Eso que es indispensable para que la educación sea posible implica también un grado de vulnerabilidad que agiganta la responsabilidad ética de los adultos y del Estado respecto de qué y cómo se enseña. Aprovechar ese escenario de ingenuidad propia de la situación escolar para introducir como verdad lo que es opinión sectorial se asemeja demasiado al abuso. El adoctrinamiento que se pretende con los actos denunciados vulnera un derecho esencial de los jóvenes y un deber de la escuela de todos los tiempos: aprender a pensar con libertad y enseñar a pensar con honestidad y la mayor objetividad posible.
La única causa en la que nuestros jóvenes deberían formarse es en la del respeto y el cuidado a los valores democráticos. Todo lo demás no hace otra cosa que licuar lo que queda de los logros y conquistas que los argentinos, con esfuerzo, hemos alcanzado y retrasar la recuperación de la educación que tanto reclamamos.
No se trata de vedar el ingreso de la política a las instituciones de la democracia. Tampoco de evitar la discusión ideológica que pueda surgir de la lectura o la transmisión de contenidos. Sólo se trata de no convalidar que una agrupación partidaria, de ningún signo político, se arrogue el derecho de modelar el pensamiento de nadie.

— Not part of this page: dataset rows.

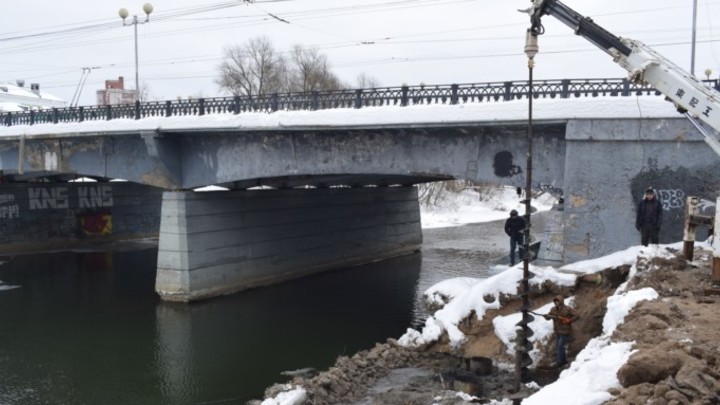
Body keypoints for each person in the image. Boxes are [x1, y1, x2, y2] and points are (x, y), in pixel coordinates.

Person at [544, 295, 578, 368]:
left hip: (565, 331)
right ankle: (563, 361)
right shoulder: (553, 309)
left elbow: (577, 316)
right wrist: (546, 316)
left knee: (560, 346)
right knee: (559, 346)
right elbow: (549, 317)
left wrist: (569, 320)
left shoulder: (567, 309)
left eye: (558, 301)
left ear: (561, 301)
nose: (556, 302)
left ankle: (559, 362)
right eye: (555, 301)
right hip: (557, 331)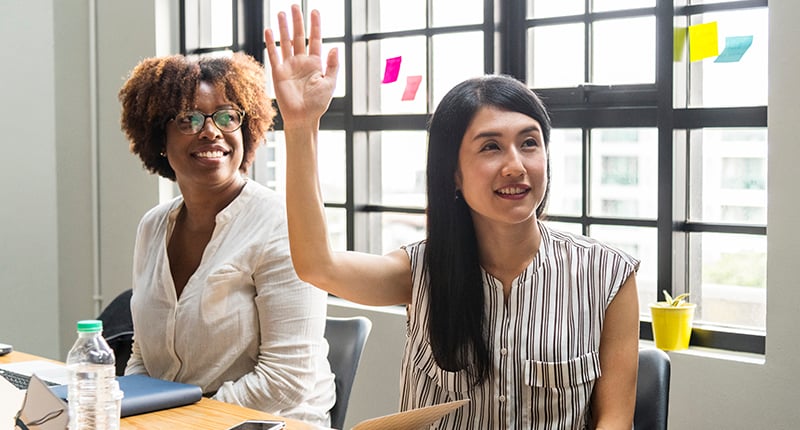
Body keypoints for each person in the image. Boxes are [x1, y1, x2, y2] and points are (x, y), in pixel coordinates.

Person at [266, 5, 640, 429]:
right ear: (454, 175)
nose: (516, 165)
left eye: (529, 143)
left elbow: (614, 420)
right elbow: (318, 266)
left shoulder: (607, 275)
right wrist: (301, 126)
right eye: (490, 147)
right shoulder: (420, 270)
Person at [117, 52, 336, 426]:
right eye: (188, 119)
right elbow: (143, 355)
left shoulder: (282, 223)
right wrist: (134, 411)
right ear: (158, 138)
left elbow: (286, 380)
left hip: (269, 422)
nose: (211, 131)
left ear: (245, 131)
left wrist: (186, 422)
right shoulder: (153, 226)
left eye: (227, 116)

Algo grave está pasando en nuestro país con lo más preciado que tenemos. Algo está pasando que exige de nuestra voz y nuestro compromiso cívico como herramientas para advertir el daño que implican estas acciones. Es necesario actuar, no permanecer indiferentes frente al intento de naturalizar algo que ataca los fundamentos de nuestra institución educativa. No sólo el sector político debe manifestar su rechazo. La sociedad en su conjunto, los padres, los estudiantes, el campo intelectual, las asociaciones civiles, deben recordarles a quienes parecen haberlo olvidado que hay un límite y que ese límite no puede ser vulnerado.